::: Excerpted data :::
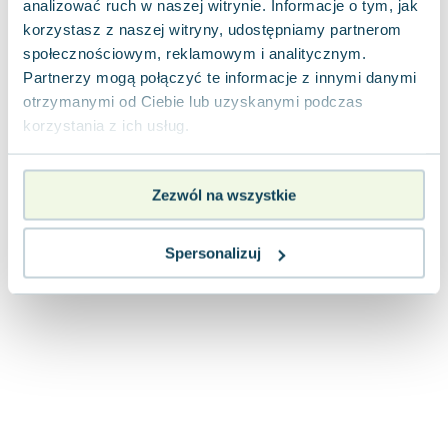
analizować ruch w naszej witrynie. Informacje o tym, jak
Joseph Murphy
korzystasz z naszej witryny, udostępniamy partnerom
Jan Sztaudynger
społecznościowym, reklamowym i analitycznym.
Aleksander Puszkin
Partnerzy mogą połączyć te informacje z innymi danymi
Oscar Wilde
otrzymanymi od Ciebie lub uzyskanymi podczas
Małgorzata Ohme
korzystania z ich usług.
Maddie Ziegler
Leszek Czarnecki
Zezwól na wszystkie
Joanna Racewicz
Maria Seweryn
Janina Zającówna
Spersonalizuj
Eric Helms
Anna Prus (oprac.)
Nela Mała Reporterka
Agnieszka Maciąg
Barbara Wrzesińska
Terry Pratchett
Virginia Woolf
:::
::: Excerpted data :::
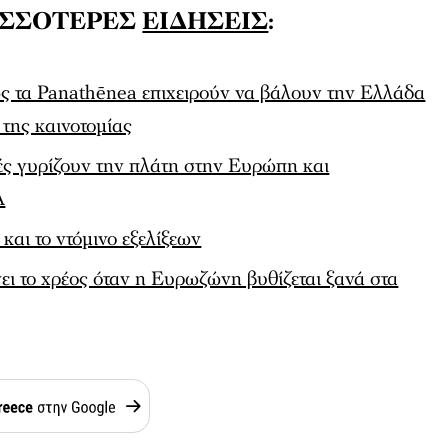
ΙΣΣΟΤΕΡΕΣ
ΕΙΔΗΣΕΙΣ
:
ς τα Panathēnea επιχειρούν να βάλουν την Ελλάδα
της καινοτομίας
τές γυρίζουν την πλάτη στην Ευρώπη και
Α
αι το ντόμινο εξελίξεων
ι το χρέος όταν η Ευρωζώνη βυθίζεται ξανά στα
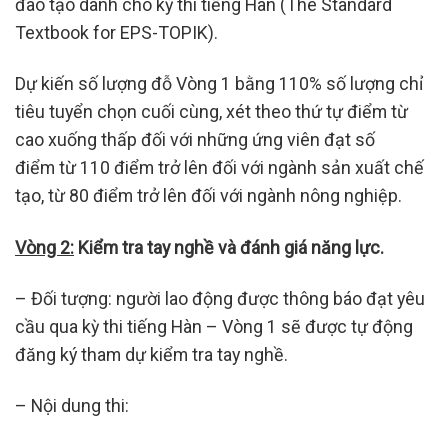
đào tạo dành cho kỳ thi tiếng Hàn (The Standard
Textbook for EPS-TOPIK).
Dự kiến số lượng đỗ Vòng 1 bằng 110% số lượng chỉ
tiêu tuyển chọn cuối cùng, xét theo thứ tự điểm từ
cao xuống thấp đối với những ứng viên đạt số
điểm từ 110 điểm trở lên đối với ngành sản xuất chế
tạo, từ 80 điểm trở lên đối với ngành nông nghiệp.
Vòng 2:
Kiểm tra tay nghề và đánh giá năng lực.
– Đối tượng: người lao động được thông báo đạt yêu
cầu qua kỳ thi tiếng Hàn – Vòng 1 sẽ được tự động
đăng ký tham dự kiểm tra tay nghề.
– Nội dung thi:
:::
::: Excerpted data :::
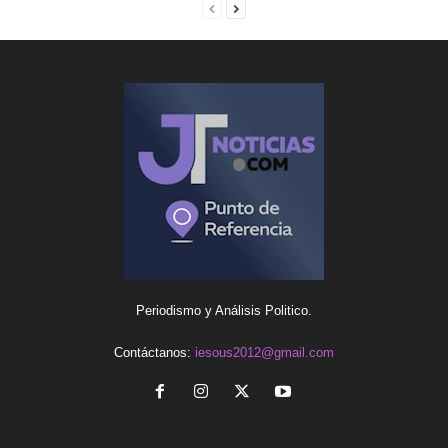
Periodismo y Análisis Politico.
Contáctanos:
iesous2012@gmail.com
:::
◆ Work required:
In the stretch of the listing from the line containing "analizować ruch w" through the line containing "korzystania z ich usług.", swap "Partnerzy" for "Dostawcy". Give back only those lines, with everything else left unchanged.

◆ Result for this exercise:
analizować ruch w naszej witrynie. Informacje o tym, jak
Joseph Murphy
korzystasz z naszej witryny, udostępniamy partnerom
Jan Sztaudynger
społecznościowym, reklamowym i analitycznym.
Aleksander Puszkin
Dostawcy mogą połączyć te informacje z innymi danymi
Oscar Wilde
otrzymanymi od Ciebie lub uzyskanymi podczas
Małgorzata Ohme
korzystania z ich usług.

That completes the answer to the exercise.